= SHORT EXERCISE 1 =
In the article on the proposed rules for conditioning Bakken crude, what minimum pressure would the proposed order require the oil to be treated at?
=== SELECTED PASSAGE ===
Industry leaders are calling for changes to the North Dakota Industrial Commission’s, NDIC, proposed field rules for conditioning Bakken crude.
The commission decided at its Nov. 13 meeting to open the document to public comment for one week to allow interested parties to offer any further insight or recommendations. The North Dakota Petroleum Council, along with individual operators and other industry groups were quick to criticize the commission’s plans to set specific operating temperatures, pressures and techniques in order to establish a standard barrel of Bakken oil.
“We support the NDIC’s overall concept of a Reid Vapor Pressure Target but oppose the micromanagement of how we reach that target,” NDPC President Ron Ness stated in a submitted letter.
The proposed order would require the state’s oil to be treated at temperatures of at least 115 degrees Fahrenheit and pressures of at least 50 pounds per square inch, psi, in order to stay at or below a Reid vapor pressure of 13.7 psi. The order requires operators who are not already complying with temperature and pressure parameters to undergo a quarterly third party test of the crude to ensure that the Reid vapor pressure has not exceeded 13.7 psi. Any operator seeking alternative methods to condition the oil must request approval by going before the commission through the formal hearing process. In addition, transload rail facilities must submit a notice to the Department of Mineral Resources if they discover that any Bakken crude oil received exceeds the 13.7 psi threshold and also provide the source of the oil and action taken to deal with the noncompliance.
The American Petroleum Institute, API, noted that Bakken operators may develop operating procedures on an individual basis considering a variety of factors unique to their businesses and the NDIC should not interfere by requiring specific parameters.
“We believe that if NDIC’s goal is to limit the vapor pressure of crude oil, then the most effective and clear way to do so would be to prescribe a vapor pressure specification and not operating requirements,” API Group Director of Downstream and Industry Operations Robert Greco, III said in a statement.
Greco also points out that while the commission expects operators to follow conditioning standards at well sites, it fails to recognize that crude oil may not be directly transported from the well. Some may be gathered and transported from a storage area and further processed by additional facilities.
“In that case, the rules to meet 13.7 psi should be imposed on the stream that leaves the processing facility (e.g. stabilizer) for transport, with those results then applicable to every well or lease processed by the additional equipment and facilities,” Greco explained in an effort to show that the order is unclear in its intent and implementation.
=== DATA FOR THE TASK ===
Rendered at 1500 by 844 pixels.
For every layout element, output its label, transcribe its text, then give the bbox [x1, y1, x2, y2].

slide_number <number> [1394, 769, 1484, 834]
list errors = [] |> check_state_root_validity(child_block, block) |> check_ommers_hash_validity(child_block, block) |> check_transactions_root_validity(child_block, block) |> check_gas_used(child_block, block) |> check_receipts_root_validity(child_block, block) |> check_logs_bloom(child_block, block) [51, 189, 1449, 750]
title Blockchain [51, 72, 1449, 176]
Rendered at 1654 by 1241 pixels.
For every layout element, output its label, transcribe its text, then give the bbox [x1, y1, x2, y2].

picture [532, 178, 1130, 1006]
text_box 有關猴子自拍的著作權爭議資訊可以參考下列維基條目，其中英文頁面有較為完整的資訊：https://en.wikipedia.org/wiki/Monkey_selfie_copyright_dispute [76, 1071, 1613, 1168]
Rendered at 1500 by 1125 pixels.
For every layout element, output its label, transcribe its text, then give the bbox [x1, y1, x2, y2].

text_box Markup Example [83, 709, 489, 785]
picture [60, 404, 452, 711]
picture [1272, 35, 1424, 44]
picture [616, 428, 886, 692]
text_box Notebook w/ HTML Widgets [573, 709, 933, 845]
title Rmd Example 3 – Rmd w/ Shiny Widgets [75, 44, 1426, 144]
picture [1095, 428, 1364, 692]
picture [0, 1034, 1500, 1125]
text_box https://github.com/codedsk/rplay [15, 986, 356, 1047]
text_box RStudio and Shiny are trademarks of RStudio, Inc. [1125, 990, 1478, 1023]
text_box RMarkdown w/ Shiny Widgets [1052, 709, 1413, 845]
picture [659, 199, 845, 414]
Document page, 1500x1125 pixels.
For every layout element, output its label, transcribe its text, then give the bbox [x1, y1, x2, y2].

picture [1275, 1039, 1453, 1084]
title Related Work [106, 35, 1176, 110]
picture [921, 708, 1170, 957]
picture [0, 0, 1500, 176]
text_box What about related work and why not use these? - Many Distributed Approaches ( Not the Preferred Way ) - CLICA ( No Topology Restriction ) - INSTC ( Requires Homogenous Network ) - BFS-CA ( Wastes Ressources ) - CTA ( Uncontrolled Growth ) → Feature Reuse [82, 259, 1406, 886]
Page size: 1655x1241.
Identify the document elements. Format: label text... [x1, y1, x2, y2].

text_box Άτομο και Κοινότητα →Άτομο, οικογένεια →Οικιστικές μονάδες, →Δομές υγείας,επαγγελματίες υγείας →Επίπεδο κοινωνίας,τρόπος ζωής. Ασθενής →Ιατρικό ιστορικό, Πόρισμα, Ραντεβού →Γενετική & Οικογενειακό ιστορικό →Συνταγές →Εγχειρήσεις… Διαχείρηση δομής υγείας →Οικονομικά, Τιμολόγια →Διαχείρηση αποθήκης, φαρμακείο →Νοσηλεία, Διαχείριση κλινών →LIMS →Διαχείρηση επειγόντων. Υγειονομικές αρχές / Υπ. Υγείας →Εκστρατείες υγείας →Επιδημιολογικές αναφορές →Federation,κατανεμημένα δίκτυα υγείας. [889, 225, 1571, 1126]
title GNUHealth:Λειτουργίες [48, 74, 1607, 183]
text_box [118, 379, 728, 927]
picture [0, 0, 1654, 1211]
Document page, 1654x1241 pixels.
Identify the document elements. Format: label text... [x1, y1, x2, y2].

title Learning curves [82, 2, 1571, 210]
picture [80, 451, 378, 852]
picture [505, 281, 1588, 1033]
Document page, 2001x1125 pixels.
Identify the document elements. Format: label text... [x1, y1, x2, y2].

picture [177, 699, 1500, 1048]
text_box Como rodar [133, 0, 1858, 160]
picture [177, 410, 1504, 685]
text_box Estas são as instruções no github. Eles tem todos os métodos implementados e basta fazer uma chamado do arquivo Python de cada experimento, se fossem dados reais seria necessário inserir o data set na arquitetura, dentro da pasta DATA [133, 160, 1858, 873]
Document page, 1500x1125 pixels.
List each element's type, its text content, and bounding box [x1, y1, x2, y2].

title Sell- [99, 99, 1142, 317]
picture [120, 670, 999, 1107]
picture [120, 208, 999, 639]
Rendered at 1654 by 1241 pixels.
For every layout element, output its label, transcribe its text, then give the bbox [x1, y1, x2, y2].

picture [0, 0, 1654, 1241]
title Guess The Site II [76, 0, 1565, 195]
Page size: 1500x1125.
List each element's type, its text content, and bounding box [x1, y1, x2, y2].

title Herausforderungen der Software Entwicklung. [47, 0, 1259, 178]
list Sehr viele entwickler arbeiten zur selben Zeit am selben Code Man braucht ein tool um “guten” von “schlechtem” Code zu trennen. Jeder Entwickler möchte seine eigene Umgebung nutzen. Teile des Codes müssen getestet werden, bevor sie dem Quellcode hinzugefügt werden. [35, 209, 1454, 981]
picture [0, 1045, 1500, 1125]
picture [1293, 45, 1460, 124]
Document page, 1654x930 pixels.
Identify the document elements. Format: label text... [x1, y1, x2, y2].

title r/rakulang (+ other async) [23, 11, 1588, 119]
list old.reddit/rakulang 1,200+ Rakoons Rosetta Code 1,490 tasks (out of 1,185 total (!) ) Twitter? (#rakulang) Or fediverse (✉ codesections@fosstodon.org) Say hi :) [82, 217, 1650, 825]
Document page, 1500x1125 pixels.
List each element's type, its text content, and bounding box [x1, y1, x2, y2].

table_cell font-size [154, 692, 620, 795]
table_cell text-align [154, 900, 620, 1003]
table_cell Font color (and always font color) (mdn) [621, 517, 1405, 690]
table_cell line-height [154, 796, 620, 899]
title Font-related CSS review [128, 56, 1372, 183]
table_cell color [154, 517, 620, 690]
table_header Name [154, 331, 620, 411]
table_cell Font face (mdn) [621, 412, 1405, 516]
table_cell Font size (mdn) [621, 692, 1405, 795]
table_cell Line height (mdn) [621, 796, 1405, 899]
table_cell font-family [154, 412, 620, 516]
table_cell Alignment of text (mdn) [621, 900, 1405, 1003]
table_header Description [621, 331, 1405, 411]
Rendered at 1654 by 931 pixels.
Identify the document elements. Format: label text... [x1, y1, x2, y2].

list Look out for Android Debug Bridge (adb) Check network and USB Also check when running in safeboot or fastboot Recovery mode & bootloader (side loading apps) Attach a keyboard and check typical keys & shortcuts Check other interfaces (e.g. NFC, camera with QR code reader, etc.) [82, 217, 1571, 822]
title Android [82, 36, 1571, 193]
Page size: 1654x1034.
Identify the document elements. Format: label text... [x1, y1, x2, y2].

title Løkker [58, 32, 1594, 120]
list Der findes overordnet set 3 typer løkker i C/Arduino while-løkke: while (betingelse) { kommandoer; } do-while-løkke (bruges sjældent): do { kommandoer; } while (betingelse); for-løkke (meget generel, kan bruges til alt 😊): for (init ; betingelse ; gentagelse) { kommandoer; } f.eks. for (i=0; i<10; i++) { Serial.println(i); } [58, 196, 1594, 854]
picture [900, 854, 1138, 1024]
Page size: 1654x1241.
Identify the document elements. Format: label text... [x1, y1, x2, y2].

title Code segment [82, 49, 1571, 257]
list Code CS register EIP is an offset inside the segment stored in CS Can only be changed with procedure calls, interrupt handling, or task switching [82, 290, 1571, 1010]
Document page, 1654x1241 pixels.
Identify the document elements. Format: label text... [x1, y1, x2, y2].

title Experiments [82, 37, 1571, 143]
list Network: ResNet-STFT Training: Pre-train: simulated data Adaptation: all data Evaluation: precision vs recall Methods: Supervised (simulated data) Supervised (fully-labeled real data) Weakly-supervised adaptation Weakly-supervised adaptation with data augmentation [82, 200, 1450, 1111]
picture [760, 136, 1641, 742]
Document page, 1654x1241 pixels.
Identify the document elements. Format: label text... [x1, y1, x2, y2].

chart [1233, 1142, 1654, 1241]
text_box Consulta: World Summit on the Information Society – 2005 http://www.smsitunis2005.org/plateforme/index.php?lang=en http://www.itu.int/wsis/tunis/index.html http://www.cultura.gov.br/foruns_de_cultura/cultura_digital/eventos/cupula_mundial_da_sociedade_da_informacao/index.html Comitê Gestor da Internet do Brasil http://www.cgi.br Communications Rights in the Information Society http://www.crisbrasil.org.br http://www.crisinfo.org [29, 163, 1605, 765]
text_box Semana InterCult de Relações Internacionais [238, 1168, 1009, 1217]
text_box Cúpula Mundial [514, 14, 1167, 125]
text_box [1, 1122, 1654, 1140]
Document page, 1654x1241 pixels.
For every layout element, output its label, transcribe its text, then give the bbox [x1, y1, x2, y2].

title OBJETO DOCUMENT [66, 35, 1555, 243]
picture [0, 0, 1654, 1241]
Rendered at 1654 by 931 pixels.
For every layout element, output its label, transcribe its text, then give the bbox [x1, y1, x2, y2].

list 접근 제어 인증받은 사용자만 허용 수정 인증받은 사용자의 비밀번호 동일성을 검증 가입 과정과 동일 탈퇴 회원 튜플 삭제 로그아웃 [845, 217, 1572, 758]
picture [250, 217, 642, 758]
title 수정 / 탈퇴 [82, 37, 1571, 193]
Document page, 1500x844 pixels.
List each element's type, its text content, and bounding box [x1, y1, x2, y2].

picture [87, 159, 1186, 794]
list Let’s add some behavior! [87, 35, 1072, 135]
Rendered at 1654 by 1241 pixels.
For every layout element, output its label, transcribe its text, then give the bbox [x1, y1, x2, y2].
===
= SHORT EXERCISE 2 =
Rewrite the records from the line containing "Page size: 1654x1034." through the line containing "title Løkker [58, 32, 1594, 120]", substituting "List" for "Identify" and keeping everything else the same.

= CORRECT ANSWER 1 =
At least 50 pounds per square inch (psi).

= CORRECT ANSWER 2 =
Page size: 1654x1034.
List the document elements. Format: label text... [x1, y1, x2, y2].

title Løkker [58, 32, 1594, 120]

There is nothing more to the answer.